Tuesday 22 September 2015

US-China Relations: the Pentagon Versus High Tech | The Daily Sheeple

US-China Relations: the Pentagon Versus High Tech | The Daily Sheeple



Step by step, Washington is inexorably setting up a major provocation against China.  Until now, the Obama regime tightened a military encirclement of China, expanding its armed forces agreements with Japan, the Philippines and Australia.  In addition, it has promoted the Trans-Pacific Partnership Agreement (TPP), a regional trade agreement which openly excludes China.  Obama has ordered a major naval build-up in the South China Sea and embarked on extensive cyber-espionage of Chinese industries and the government via major US high-tech companies, as revealed by Edward Snowden in his release of confidential NSA documents.

As President Xi Jinping prepares for his first US visit as China’s leader on September 25, with the aim of extending economic ties between Chinese and US business (especially with the high tech corporations in Seattle and Silicon Valley), the Obama regime has threatened to impose a series of punitive sanctions against Chinese companies and individuals for ‘cyber-espionage’, essentially undermining the purpose of his trip.

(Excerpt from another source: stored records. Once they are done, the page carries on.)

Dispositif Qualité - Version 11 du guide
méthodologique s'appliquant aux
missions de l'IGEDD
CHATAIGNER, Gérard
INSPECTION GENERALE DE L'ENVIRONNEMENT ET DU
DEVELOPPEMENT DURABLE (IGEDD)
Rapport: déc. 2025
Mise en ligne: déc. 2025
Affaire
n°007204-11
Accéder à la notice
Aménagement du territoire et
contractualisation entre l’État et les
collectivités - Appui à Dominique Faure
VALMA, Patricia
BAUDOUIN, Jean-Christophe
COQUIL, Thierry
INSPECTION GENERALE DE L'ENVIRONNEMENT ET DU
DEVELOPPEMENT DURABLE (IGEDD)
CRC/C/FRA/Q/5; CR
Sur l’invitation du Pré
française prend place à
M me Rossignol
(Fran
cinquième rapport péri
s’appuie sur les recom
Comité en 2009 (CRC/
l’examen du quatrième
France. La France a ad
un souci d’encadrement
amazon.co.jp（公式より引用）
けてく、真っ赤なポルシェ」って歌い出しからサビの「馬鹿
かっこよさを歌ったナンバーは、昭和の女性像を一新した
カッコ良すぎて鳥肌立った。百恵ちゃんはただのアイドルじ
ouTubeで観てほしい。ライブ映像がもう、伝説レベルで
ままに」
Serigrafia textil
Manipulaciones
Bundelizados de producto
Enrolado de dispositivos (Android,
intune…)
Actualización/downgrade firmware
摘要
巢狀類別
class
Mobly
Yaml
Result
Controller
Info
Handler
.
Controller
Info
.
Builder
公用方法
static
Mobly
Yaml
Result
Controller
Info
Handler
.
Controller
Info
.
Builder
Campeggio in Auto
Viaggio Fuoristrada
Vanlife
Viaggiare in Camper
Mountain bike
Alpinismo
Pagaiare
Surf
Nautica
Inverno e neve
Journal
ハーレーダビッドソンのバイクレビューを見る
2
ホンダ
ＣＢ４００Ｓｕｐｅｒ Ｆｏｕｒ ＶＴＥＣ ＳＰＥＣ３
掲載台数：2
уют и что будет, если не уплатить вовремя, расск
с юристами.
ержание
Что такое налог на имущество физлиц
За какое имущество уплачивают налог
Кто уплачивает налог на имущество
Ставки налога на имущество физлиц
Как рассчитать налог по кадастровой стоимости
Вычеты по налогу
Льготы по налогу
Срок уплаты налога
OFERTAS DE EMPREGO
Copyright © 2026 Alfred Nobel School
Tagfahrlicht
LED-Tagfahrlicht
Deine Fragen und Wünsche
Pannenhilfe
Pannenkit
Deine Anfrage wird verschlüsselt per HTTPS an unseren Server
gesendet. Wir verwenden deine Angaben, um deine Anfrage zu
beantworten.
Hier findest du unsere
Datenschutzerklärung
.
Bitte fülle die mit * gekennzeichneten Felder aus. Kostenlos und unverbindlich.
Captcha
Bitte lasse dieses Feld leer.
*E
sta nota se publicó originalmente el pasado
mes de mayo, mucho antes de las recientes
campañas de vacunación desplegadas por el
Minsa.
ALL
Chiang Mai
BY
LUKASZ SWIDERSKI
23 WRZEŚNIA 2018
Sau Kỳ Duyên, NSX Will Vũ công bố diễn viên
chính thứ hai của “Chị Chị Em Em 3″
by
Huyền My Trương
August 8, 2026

Characterizing the Chinese as ‘cyber-thieves’ and imposing sanctions on Chinese businesses on the eve of Xi’s visit will be justifiably seen as a deliberate humiliation and a provocation, designed to treat China as a mere vassal state of Washington.
This will force the Chinese government to retaliate on behalf of Chinese businesses – and President Xi is fully capable of imposing retaliatory sanctions against multi-billion dollar high tech US corporations, which had been flourishing – up to now – in China.
Obama’s decision to provoke China on multiple fronts reflects the overwhelming influence of the militarist power configurations in Washington: the Pentagon, the NSA and the Zionist –militarist ideologues.

In contrast to Washington’s aggressive policy, the major US high tech corporations are almost unanimous in their opposition to Obama’s ‘military pivot’ and are appalled by the threat of cyber sanctions, rightly calling them a “needless provocation”.

For its part, Wall Street has taken an intermediary position – hoping Washington will coerce China into ‘opening’ its protected financial markets to the big US banks.  It doesn’t necessarily support aggressive sanctions, which could provoke a response from China closing off lucrative opportunities in the world’s biggest financial market.